TASK LIST:
A: From the passage on Octopus Investments, extract the text starting at "Octopus Investments has" and ending at "rival financial centres.".
B: Copy the lines of the listing verbatim, starting at its first line and ending at the line containing "genus: Antheraea", including that line.

#### PAGE TEXT

Octopus Investments has a focus on investing in younger companies and lists venture capital trusts — investment vehicles that typically back startups — among some of its main products.
The asset manager has around £2bn invested in smaller companies, mostly those listed on the AIM market, according to Davis.
Earlier this year it also launched a UK deep tech fund looking to raise £40m from institutional investors, which will back technology emerging from research centres and university hubs focused on sustainability.
Davis is bullish on some of the reforms unveiled by the government to stem the exodus of companies and entrepreneurs from the UK to rival financial centres.
The City continues to grapple with a shortage of IPOs, and a series of prominent names including chip designer Arm, betting group Flutter and building materials giant CRH have opted to list in the US rather than the UK.
The Mansion House Compact, unveiled in the Chancellor’s July Mansion House speech, will see some of the UK’s largest pension funds — including Aviva, L&G and M&G — commit 5% of their assets to unlisted companies by 2030.

########
#### ITEMS

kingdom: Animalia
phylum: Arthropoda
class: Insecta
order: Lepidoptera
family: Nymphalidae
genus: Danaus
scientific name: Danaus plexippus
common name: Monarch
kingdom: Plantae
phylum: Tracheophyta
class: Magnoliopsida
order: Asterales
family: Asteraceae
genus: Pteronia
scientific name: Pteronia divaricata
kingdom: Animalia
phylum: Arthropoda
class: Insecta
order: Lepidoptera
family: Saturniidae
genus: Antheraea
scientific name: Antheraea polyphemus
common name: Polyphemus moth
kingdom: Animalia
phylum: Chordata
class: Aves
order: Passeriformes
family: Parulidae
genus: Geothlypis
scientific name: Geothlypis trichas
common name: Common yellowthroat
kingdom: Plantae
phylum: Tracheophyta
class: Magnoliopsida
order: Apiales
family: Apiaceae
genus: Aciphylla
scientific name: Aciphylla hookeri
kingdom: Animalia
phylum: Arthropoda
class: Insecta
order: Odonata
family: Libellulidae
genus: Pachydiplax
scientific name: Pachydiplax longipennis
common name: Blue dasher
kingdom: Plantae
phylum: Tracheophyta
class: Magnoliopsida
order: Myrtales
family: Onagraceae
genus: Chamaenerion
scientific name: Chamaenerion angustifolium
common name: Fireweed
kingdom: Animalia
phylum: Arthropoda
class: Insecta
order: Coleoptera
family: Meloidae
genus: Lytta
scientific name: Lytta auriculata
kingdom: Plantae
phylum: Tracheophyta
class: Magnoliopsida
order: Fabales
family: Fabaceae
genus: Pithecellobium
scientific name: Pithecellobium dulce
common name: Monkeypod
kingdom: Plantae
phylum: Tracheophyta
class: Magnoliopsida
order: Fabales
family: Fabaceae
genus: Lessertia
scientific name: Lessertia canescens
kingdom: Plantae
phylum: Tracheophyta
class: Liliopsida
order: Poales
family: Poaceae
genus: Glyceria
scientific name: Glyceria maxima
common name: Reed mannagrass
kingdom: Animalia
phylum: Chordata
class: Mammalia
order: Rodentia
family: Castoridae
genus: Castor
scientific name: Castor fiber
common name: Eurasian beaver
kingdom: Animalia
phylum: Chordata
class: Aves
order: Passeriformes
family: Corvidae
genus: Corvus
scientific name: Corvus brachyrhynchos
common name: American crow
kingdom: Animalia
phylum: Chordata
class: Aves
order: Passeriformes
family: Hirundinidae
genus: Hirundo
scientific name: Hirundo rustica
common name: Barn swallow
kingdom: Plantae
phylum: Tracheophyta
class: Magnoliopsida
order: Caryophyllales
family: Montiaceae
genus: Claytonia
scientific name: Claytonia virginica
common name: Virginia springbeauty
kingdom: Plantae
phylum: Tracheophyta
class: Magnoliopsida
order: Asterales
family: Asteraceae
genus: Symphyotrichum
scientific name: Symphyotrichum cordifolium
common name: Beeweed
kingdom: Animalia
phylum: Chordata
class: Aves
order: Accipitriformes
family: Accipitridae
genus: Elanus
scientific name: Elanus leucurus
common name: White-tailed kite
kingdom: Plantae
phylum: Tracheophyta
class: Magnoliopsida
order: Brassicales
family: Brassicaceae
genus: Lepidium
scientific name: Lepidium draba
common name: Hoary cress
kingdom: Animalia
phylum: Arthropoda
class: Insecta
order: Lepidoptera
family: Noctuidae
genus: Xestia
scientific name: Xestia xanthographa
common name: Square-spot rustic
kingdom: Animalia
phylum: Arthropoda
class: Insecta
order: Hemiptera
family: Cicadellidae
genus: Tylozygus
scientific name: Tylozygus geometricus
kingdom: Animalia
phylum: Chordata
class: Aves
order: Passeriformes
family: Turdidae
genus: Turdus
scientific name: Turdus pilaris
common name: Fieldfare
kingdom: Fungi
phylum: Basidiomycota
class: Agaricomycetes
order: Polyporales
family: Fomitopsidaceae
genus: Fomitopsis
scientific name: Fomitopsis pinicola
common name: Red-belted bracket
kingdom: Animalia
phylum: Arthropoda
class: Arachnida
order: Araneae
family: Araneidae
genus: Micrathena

########

TASK ANSWERS:
A:
Octopus Investments has a focus on investing in younger companies and lists venture capital trusts — investment vehicles that typically back startups — among some of its main products.
The asset manager has around £2bn invested in smaller companies, mostly those listed on the AIM market, according to Davis.
Earlier this year it also launched a UK deep tech fund looking to raise £40m from institutional investors, which will back technology emerging from research centres and university hubs focused on sustainability.
Davis is bullish on some of the reforms unveiled by the government to stem the exodus of companies and entrepreneurs from the UK to rival financial centres.

B:
kingdom: Animalia
phylum: Arthropoda
class: Insecta
order: Lepidoptera
family: Nymphalidae
genus: Danaus
scientific name: Danaus plexippus
common name: Monarch
kingdom: Plantae
phylum: Tracheophyta
class: Magnoliopsida
order: Asterales
family: Asteraceae
genus: Pteronia
scientific name: Pteronia divaricata
kingdom: Animalia
phylum: Arthropoda
class: Insecta
order: Lepidoptera
family: Saturniidae
genus: Antheraea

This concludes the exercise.